Requests
1. According to the Italian Civil Code excerpt on non-competition agreements, what is the longest period after the contract ends that the indemnity's duration may cover?
2. The Italian Civil Code excerpt names the factors a judge may consider when setting the compensation without an agreement between the parties. List all of them.
3. Reproduce everything in the Italian Civil Code excerpt from "It should first" down to "than one shareholder.".
--- start Source excerpt ---
Namely, Article 1751-bis, second paragraph, of the Italian Civil Code (introduced by Article 23.2 of Law No. 422 of 29/12/2000) provides as follows:
“Acceptance of the non-competition agreement entails, on termination of the relationship, payment to the commercial agent of an indemnity not having the nature of commission (“indennità di natura non provvigionale”). The indemnity shall be commensurate with the duration, which may not exceed two years after the termination of the contract, the nature of the agency contract and the severance indemnity. The determination of the indemnity on the basis of the parameters referred to in the previous period shall be entrusted to the negotiation between the parties taking into account the national economic agreements of the category. In the absence of an agreement, the compensation shall be determined by the judge on an equitable basis, also with reference to:
1. the average of the fees collected by the agent during the term of his contract and their effect on the overall turnover in the same period;
2. the grounds for termination of the agency contract;
3. the size of the area allocated to the agent;
4. whether or not there is an exclusive obligation for one principal.
It should first be clarified that the issue only concerns agents acting individually, as partnerships or as corporations with only one shareholder, since the principle of onerousness of the agreement does not apply to limited liability companies and to other corporations with more than one shareholder.
--- end Source excerpt ---
--- start Recorded information ---
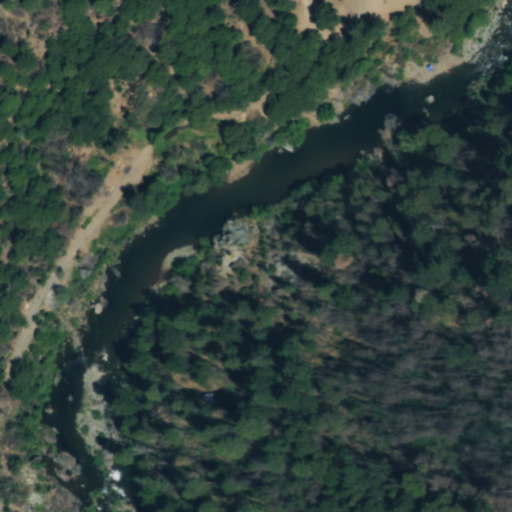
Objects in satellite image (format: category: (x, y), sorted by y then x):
road: (169, 121)
river: (209, 216)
--- end Recorded information ---
The solutions
1. Two years after the termination of the contract.

2.
1. The average of the fees the agent collected during the contract and their effect on overall turnover in the same period
2. The grounds for termination of the agency contract
3. The size of the area allocated to the agent
4. Whether or not there is an exclusive obligation for one principal

3.
It should first be clarified that the issue only concerns agents acting individually, as partnerships or as corporations with only one shareholder, since the principle of onerousness of the agreement does not apply to limited liability companies and to other corporations with more than one shareholder.